THE REQUEST: Copy the data from the very beginning down through the line containing "name author: Schreb.", switching each "collector number" to "collection number" and keeping everything else unchanged.

Data excerpts:
_ _ _ _

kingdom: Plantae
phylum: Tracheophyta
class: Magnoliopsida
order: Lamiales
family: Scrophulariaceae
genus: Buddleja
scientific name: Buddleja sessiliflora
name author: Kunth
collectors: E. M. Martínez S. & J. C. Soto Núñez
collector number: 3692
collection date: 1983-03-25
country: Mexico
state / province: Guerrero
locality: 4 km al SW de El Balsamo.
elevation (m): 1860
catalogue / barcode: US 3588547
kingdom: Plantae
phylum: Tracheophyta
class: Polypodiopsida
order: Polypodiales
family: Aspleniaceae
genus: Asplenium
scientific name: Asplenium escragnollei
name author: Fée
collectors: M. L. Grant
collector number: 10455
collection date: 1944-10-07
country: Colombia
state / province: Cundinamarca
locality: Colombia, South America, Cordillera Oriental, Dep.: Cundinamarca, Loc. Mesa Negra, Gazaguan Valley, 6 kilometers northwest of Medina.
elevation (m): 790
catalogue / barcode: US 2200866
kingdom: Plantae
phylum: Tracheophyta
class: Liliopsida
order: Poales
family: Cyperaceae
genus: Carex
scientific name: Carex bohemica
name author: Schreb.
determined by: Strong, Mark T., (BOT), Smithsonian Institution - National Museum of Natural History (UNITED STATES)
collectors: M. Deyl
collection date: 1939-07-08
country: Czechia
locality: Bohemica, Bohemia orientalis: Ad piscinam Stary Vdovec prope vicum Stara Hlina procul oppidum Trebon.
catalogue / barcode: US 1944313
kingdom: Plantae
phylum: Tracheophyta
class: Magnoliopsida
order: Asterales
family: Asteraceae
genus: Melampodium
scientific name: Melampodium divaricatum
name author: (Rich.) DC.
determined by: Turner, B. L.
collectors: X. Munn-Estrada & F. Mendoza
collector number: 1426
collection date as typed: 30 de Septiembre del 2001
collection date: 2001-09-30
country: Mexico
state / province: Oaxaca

_ _ _ _

THE RESPONSE:
kingdom: Plantae
phylum: Tracheophyta
class: Magnoliopsida
order: Lamiales
family: Scrophulariaceae
genus: Buddleja
scientific name: Buddleja sessiliflora
name author: Kunth
collectors: E. M. Martínez S. & J. C. Soto Núñez
collection number: 3692
collection date: 1983-03-25
country: Mexico
state / province: Guerrero
locality: 4 km al SW de El Balsamo.
elevation (m): 1860
catalogue / barcode: US 3588547
kingdom: Plantae
phylum: Tracheophyta
class: Polypodiopsida
order: Polypodiales
family: Aspleniaceae
genus: Asplenium
scientific name: Asplenium escragnollei
name author: Fée
collectors: M. L. Grant
collection number: 10455
collection date: 1944-10-07
country: Colombia
state / province: Cundinamarca
locality: Colombia, South America, Cordillera Oriental, Dep.: Cundinamarca, Loc. Mesa Negra, Gazaguan Valley, 6 kilometers northwest of Medina.
elevation (m): 790
catalogue / barcode: US 2200866
kingdom: Plantae
phylum: Tracheophyta
class: Liliopsida
order: Poales
family: Cyperaceae
genus: Carex
scientific name: Carex bohemica
name author: Schreb.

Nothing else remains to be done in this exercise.